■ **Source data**
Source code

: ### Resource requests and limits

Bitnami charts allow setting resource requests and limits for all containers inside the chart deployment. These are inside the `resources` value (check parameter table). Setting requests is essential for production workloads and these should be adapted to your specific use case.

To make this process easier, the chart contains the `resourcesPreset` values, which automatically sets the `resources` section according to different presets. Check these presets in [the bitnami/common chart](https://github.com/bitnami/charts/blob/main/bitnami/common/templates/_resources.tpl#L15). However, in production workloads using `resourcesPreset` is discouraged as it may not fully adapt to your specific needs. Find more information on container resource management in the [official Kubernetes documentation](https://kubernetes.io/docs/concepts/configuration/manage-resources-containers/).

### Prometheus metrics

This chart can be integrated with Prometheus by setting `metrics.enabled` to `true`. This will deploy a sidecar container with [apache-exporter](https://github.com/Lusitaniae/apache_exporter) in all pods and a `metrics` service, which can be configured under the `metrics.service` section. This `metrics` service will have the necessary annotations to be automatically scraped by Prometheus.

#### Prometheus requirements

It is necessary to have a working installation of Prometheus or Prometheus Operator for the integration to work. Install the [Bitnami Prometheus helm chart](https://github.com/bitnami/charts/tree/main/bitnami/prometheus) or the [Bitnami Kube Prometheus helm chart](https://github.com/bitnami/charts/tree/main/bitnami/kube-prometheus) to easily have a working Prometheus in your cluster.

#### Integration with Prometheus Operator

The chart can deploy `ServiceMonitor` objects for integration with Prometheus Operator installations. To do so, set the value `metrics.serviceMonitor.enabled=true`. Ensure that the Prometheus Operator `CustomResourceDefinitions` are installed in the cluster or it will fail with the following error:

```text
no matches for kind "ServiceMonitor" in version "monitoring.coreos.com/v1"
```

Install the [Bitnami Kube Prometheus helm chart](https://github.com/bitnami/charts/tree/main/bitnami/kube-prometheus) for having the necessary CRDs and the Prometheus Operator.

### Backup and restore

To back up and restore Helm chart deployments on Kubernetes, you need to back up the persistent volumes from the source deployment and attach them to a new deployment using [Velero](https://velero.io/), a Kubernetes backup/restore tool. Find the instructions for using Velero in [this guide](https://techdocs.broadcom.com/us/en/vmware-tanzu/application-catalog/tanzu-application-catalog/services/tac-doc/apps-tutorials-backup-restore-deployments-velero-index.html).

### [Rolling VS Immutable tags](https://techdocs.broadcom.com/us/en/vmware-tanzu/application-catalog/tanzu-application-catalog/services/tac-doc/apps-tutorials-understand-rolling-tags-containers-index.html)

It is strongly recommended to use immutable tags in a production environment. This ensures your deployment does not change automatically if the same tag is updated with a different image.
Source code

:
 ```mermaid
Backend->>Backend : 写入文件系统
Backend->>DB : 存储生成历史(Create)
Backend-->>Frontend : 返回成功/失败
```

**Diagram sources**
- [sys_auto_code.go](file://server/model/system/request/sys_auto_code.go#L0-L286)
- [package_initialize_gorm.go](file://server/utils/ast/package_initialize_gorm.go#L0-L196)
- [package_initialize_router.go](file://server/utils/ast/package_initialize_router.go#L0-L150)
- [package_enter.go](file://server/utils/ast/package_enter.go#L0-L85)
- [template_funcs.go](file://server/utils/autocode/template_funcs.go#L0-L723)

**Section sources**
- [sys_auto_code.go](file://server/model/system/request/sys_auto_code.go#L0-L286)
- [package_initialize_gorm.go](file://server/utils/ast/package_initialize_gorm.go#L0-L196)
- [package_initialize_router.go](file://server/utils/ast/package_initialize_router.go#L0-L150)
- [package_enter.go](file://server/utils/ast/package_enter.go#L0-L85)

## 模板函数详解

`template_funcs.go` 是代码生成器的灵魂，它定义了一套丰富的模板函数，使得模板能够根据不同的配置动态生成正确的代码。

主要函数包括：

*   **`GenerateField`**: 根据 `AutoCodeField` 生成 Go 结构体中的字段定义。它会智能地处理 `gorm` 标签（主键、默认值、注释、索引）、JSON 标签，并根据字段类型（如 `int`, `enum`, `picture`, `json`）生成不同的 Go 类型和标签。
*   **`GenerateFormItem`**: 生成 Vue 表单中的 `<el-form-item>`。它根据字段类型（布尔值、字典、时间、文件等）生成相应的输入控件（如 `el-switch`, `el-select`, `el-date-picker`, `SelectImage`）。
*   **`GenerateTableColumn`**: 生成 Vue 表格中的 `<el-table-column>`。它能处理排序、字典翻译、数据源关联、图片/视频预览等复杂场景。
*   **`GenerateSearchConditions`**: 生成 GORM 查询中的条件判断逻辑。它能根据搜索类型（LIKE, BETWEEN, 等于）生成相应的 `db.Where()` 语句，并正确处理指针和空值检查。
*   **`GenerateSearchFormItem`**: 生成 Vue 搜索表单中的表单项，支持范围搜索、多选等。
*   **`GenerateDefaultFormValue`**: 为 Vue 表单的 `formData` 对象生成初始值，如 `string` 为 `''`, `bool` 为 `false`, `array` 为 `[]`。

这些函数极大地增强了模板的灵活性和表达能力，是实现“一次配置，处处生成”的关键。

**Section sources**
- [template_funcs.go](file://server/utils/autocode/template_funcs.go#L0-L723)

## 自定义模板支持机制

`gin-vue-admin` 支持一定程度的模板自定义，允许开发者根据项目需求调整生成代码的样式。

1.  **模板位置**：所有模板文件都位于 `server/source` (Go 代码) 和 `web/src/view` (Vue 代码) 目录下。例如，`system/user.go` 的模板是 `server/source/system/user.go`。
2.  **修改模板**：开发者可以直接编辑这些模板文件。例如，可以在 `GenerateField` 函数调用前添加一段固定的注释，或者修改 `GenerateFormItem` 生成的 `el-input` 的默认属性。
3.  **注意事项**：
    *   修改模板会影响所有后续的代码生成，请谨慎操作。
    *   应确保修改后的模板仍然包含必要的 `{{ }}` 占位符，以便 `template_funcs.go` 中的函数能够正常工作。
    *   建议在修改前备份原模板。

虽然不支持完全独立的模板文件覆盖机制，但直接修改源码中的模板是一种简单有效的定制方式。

■ **Work request**
Your answer must be an exact transcription of every record above.

■ **Result**
Source code

: ### Resource requests and limits

Bitnami charts allow setting resource requests and limits for all containers inside the chart deployment. These are inside the `resources` value (check parameter table). Setting requests is essential for production workloads and these should be adapted to your specific use case.

To make this process easier, the chart contains the `resourcesPreset` values, which automatically sets the `resources` section according to different presets. Check these presets in [the bitnami/common chart](https://github.com/bitnami/charts/blob/main/bitnami/common/templates/_resources.tpl#L15). However, in production workloads using `resourcesPreset` is discouraged as it may not fully adapt to your specific needs. Find more information on container resource management in the [official Kubernetes documentation](https://kubernetes.io/docs/concepts/configuration/manage-resources-containers/).

### Prometheus metrics

This chart can be integrated with Prometheus by setting `metrics.enabled` to `true`. This will deploy a sidecar container with [apache-exporter](https://github.com/Lusitaniae/apache_exporter) in all pods and a `metrics` service, which can be configured under the `metrics.service` section. This `metrics` service will have the necessary annotations to be automatically scraped by Prometheus.

#### Prometheus requirements

It is necessary to have a working installation of Prometheus or Prometheus Operator for the integration to work. Install the [Bitnami Prometheus helm chart](https://github.com/bitnami/charts/tree/main/bitnami/prometheus) or the [Bitnami Kube Prometheus helm chart](https://github.com/bitnami/charts/tree/main/bitnami/kube-prometheus) to easily have a working Prometheus in your cluster.

#### Integration with Prometheus Operator

The chart can deploy `ServiceMonitor` objects for integration with Prometheus Operator installations. To do so, set the value `metrics.serviceMonitor.enabled=true`. Ensure that the Prometheus Operator `CustomResourceDefinitions` are installed in the cluster or it will fail with the following error:

```text
no matches for kind "ServiceMonitor" in version "monitoring.coreos.com/v1"
```

Install the [Bitnami Kube Prometheus helm chart](https://github.com/bitnami/charts/tree/main/bitnami/kube-prometheus) for having the necessary CRDs and the Prometheus Operator.

### Backup and restore

To back up and restore Helm chart deployments on Kubernetes, you need to back up the persistent volumes from the source deployment and attach them to a new deployment using [Velero](https://velero.io/), a Kubernetes backup/restore tool. Find the instructions for using Velero in [this guide](https://techdocs.broadcom.com/us/en/vmware-tanzu/application-catalog/tanzu-application-catalog/services/tac-doc/apps-tutorials-backup-restore-deployments-velero-index.html).

### [Rolling VS Immutable tags](https://techdocs.broadcom.com/us/en/vmware-tanzu/application-catalog/tanzu-application-catalog/services/tac-doc/apps-tutorials-understand-rolling-tags-containers-index.html)

It is strongly recommended to use immutable tags in a production environment. This ensures your deployment does not change automatically if the same tag is updated with a different image.
Source code

:
 ```mermaid
Backend->>Backend : 写入文件系统
Backend->>DB : 存储生成历史(Create)
Backend-->>Frontend : 返回成功/失败
```

**Diagram sources**
- [sys_auto_code.go](file://server/model/system/request/sys_auto_code.go#L0-L286)
- [package_initialize_gorm.go](file://server/utils/ast/package_initialize_gorm.go#L0-L196)
- [package_initialize_router.go](file://server/utils/ast/package_initialize_router.go#L0-L150)
- [package_enter.go](file://server/utils/ast/package_enter.go#L0-L85)
- [template_funcs.go](file://server/utils/autocode/template_funcs.go#L0-L723)

**Section sources**
- [sys_auto_code.go](file://server/model/system/request/sys_auto_code.go#L0-L286)
- [package_initialize_gorm.go](file://server/utils/ast/package_initialize_gorm.go#L0-L196)
- [package_initialize_router.go](file://server/utils/ast/package_initialize_router.go#L0-L150)
- [package_enter.go](file://server/utils/ast/package_enter.go#L0-L85)

## 模板函数详解

`template_funcs.go` 是代码生成器的灵魂，它定义了一套丰富的模板函数，使得模板能够根据不同的配置动态生成正确的代码。

主要函数包括：

*   **`GenerateField`**: 根据 `AutoCodeField` 生成 Go 结构体中的字段定义。它会智能地处理 `gorm` 标签（主键、默认值、注释、索引）、JSON 标签，并根据字段类型（如 `int`, `enum`, `picture`, `json`）生成不同的 Go 类型和标签。
*   **`GenerateFormItem`**: 生成 Vue 表单中的 `<el-form-item>`。它根据字段类型（布尔值、字典、时间、文件等）生成相应的输入控件（如 `el-switch`, `el-select`, `el-date-picker`, `SelectImage`）。
*   **`GenerateTableColumn`**: 生成 Vue 表格中的 `<el-table-column>`。它能处理排序、字典翻译、数据源关联、图片/视频预览等复杂场景。
*   **`GenerateSearchConditions`**: 生成 GORM 查询中的条件判断逻辑。它能根据搜索类型（LIKE, BETWEEN, 等于）生成相应的 `db.Where()` 语句，并正确处理指针和空值检查。
*   **`GenerateSearchFormItem`**: 生成 Vue 搜索表单中的表单项，支持范围搜索、多选等。
*   **`GenerateDefaultFormValue`**: 为 Vue 表单的 `formData` 对象生成初始值，如 `string` 为 `''`, `bool` 为 `false`, `array` 为 `[]`。

这些函数极大地增强了模板的灵活性和表达能力，是实现“一次配置，处处生成”的关键。

**Section sources**
- [template_funcs.go](file://server/utils/autocode/template_funcs.go#L0-L723)

## 自定义模板支持机制

`gin-vue-admin` 支持一定程度的模板自定义，允许开发者根据项目需求调整生成代码的样式。

1.  **模板位置**：所有模板文件都位于 `server/source` (Go 代码) 和 `web/src/view` (Vue 代码) 目录下。例如，`system/user.go` 的模板是 `server/source/system/user.go`。
2.  **修改模板**：开发者可以直接编辑这些模板文件。例如，可以在 `GenerateField` 函数调用前添加一段固定的注释，或者修改 `GenerateFormItem` 生成的 `el-input` 的默认属性。
3.  **注意事项**：
    *   修改模板会影响所有后续的代码生成，请谨慎操作。
    *   应确保修改后的模板仍然包含必要的 `{{ }}` 占位符，以便 `template_funcs.go` 中的函数能够正常工作。
    *   建议在修改前备份原模板。

虽然不支持完全独立的模板文件覆盖机制，但直接修改源码中的模板是一种简单有效的定制方式。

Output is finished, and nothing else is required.